- Input data -
______________________________

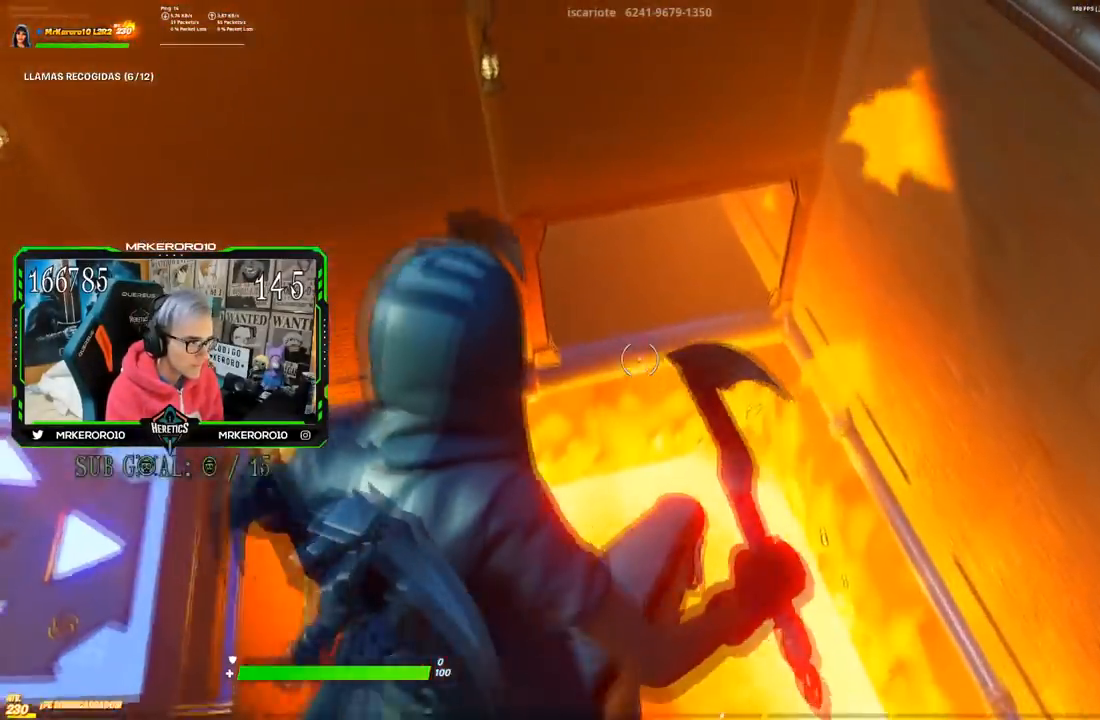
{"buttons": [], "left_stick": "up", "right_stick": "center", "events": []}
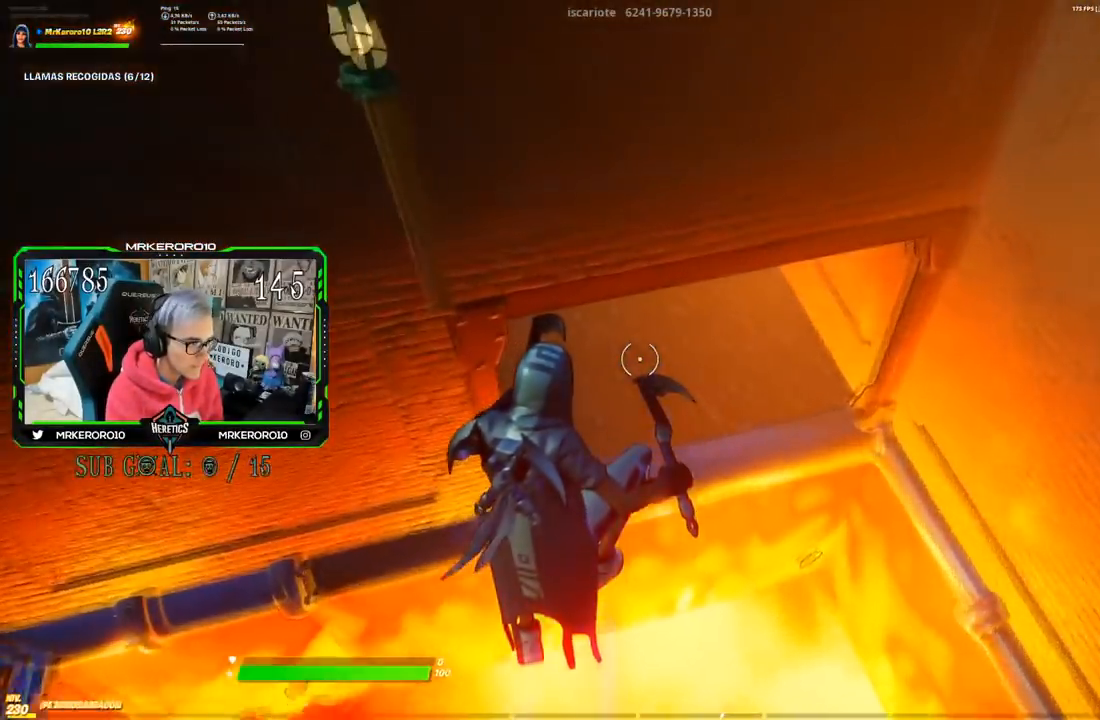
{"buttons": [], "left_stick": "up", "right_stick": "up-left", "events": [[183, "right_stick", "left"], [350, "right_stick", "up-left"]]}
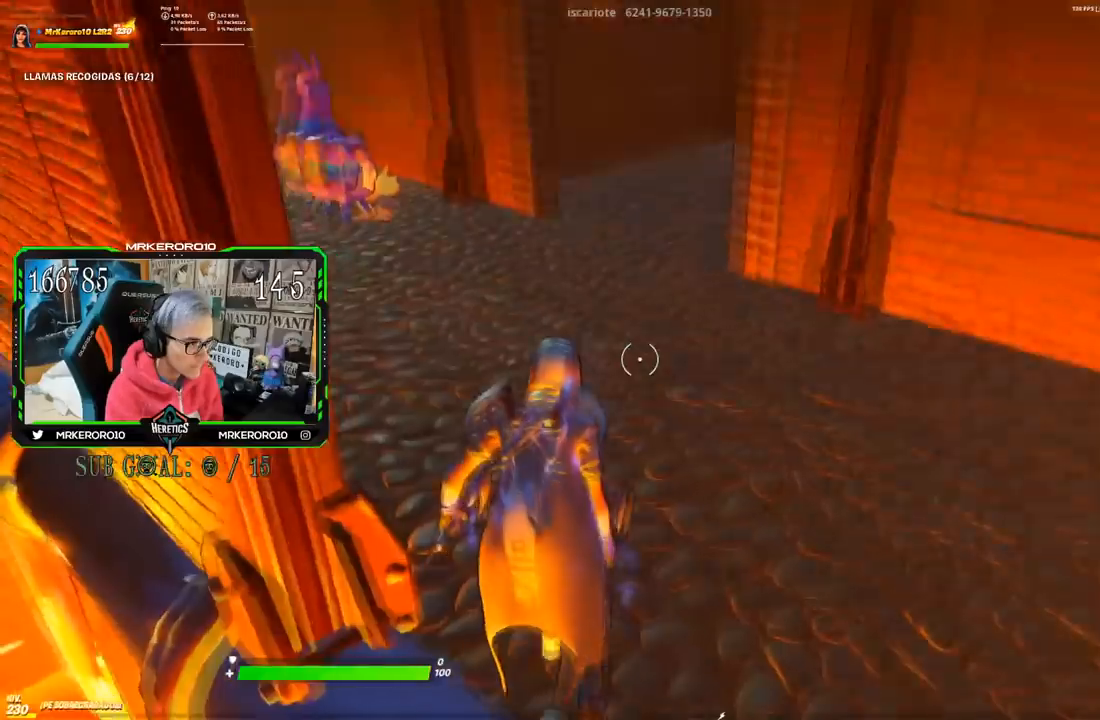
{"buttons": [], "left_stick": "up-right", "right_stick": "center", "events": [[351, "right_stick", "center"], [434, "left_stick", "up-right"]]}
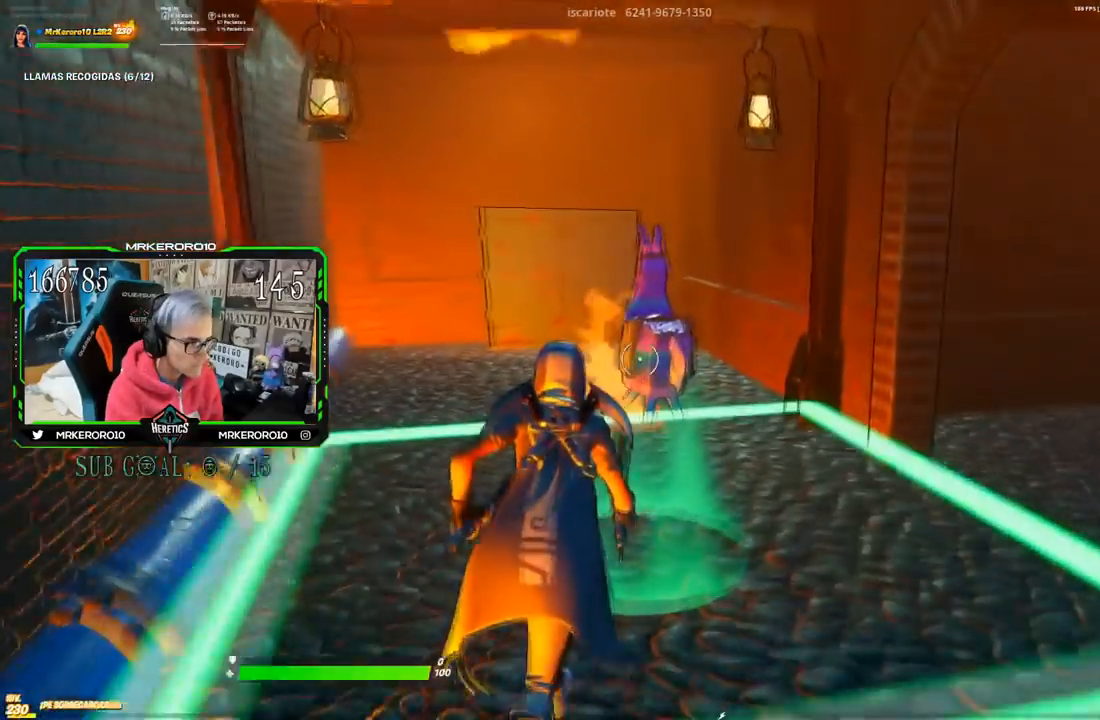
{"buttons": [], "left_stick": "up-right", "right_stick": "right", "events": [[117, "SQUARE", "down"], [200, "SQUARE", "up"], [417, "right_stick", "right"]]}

______________________________

Write out the data once more exactly, omitting the pictures.

- Response to this exercise -
{"buttons": [], "left_stick": "up", "right_stick": "center", "events": []}
{"buttons": [], "left_stick": "up", "right_stick": "up-left", "events": [[183, "right_stick", "left"], [350, "right_stick", "up-left"]]}
{"buttons": [], "left_stick": "up-right", "right_stick": "center", "events": [[351, "right_stick", "center"], [434, "left_stick", "up-right"]]}
{"buttons": [], "left_stick": "up-right", "right_stick": "right", "events": [[117, "SQUARE", "down"], [200, "SQUARE", "up"], [417, "right_stick", "right"]]}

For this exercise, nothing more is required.